The day after Barack Obama was elected president was an odd one for Marvin Kreutzberger. The education consultant had spent the previous months tirelessly working to get Obama elected. With that goal accomplished, he didn't know what to do with his free time.
"It was the first time in months that I was able to sigh and think about something other than the election," said Kreutzberger, 64, of Merrick. "The campaign took over my life more than anything else I have done. It was a day of conflicting feelings."
Life for several early Obama supporters from Long Island has been transformed since their participation in one of the most surprising - and longest - presidential runs in history.
Their early involvement in the campaign for the then mostly unknown senator from Illinois started before it was cool - or even comprehensible that he could beat home state favorite Hillary Clinton. Now they have returned to their lives recharged and inspired.
"I'm a better person for this," said Kreutzberger of his first political campaign involvement. "There's a sense of personal gratification that I helped accomplish something that will restore some of our faith in the way the country conducts itself."
Kreutzberger joined the Obama team in the fall of 2007. The work so consumed him that by the following spring he informed two colleges, where he sometimes worked as an adjunct professor, that he would not be available for the fall term.
Now he will continue his political lobbying with Yes We Can Long Island, a group he helped organize last year to support Obama.

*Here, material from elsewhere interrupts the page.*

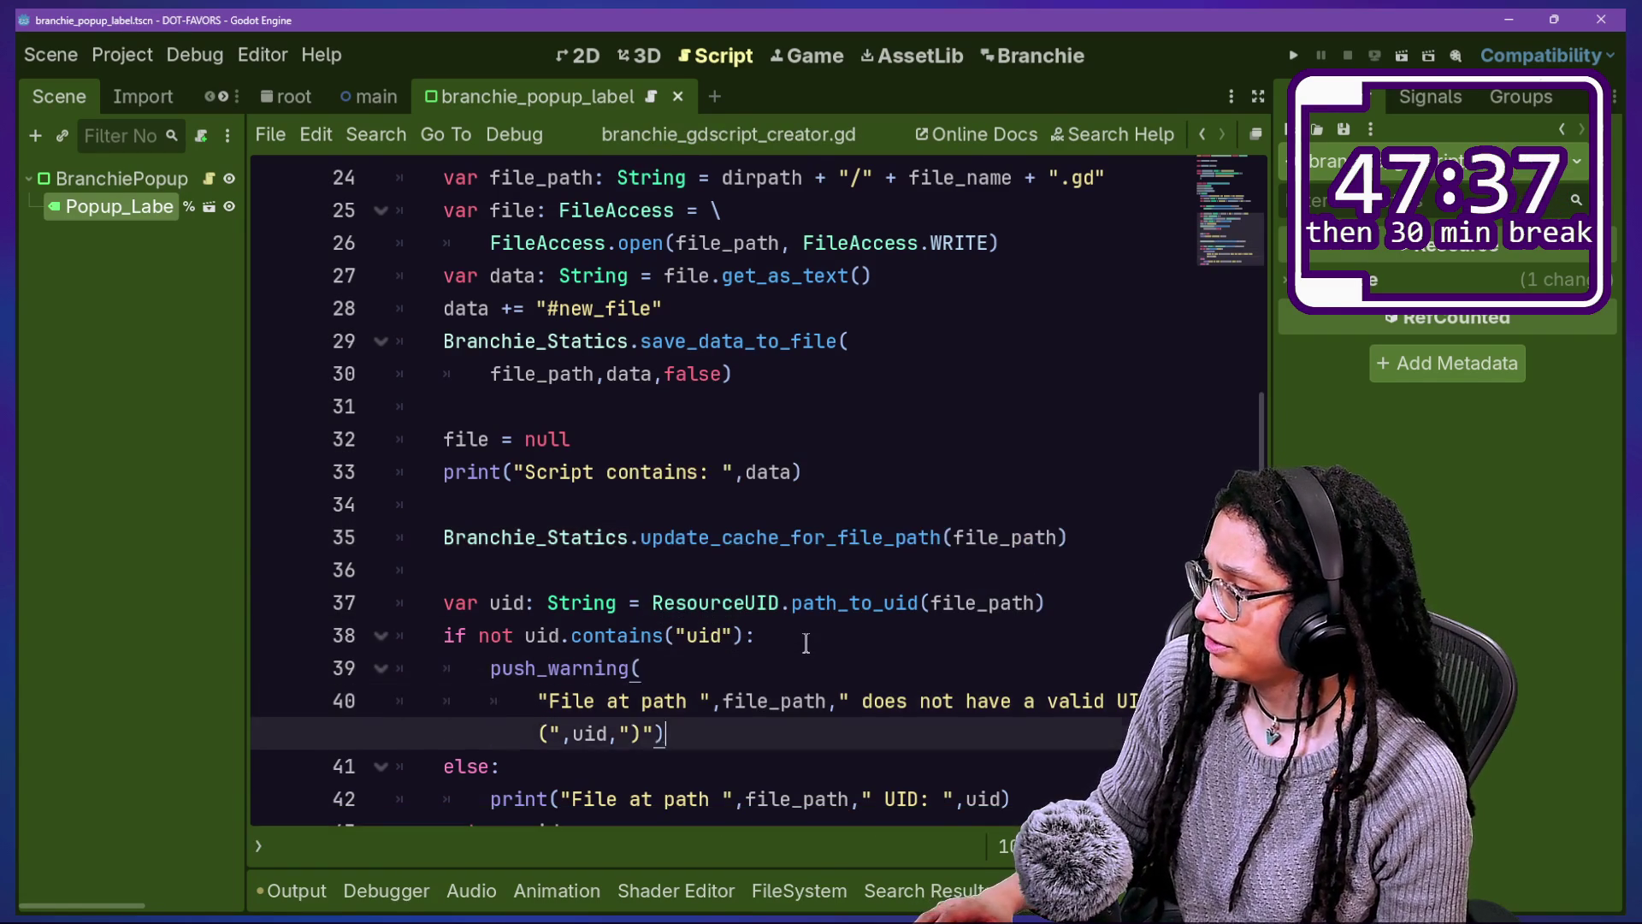
Step: Open the Output log beneath the code and clear it
{"action": "left_click", "coordinate": [675, 540]}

"We will remain an active group," Kreutzberger said. "We will be in support of the new administration, but challenge them if they look like they are not going to live up to their commitments."
Diane Smith, 48, also a Yes We Can Long Island volunteer, said she gave up her job as a New York City schoolteacher in September 2007, in part to stump for Obama. But she feels like the winner now.
"It has set me on a new path," said the Long Beach resident. "I'm now following a calling to be a community organizer."
Sue Hornik, 60, of Bellport said after hearing Obama speak at a Manhattan fundraiser in March 2007 she decided to join his campaign.
"He was in such command of the issues and he thought out of the box," said Hornik, who put her consulting business on hold to lead campaign efforts on the East End. "I saw that he was what I was looking for in a candidate."
She said working with the campaign renewed her faith in the ability to motivate people to change and has reignited a desire to go back to work full time. "I realized I liked to manage people," she said. "And I'm good at it."
Mark Cronin, a writer and former health care executive from Huntington Bay, staked his claim with the Obama camp in the spring of 2007, basically putting all professional obligations on the back burner. Now he is back organizing on a grassroots level to have councilmanic districts drawn in Huntington. He was recently named a Democratic committeeman in Huntington.
"It was a tremendous time commitment," Cronin, 50, said. "But it's always good to commit to something larger than yourself. And I'm going to continue my grassroots efforts here in Huntington."
He said he sometimes thinks back to when he first told people he would be supporting Barack Obama.
"It first bordered on condescending," Cronin said. " 'Oh, that's nice. He's a nice guy, but he's not going anywhere.' But I always felt pretty confident," Cronin said.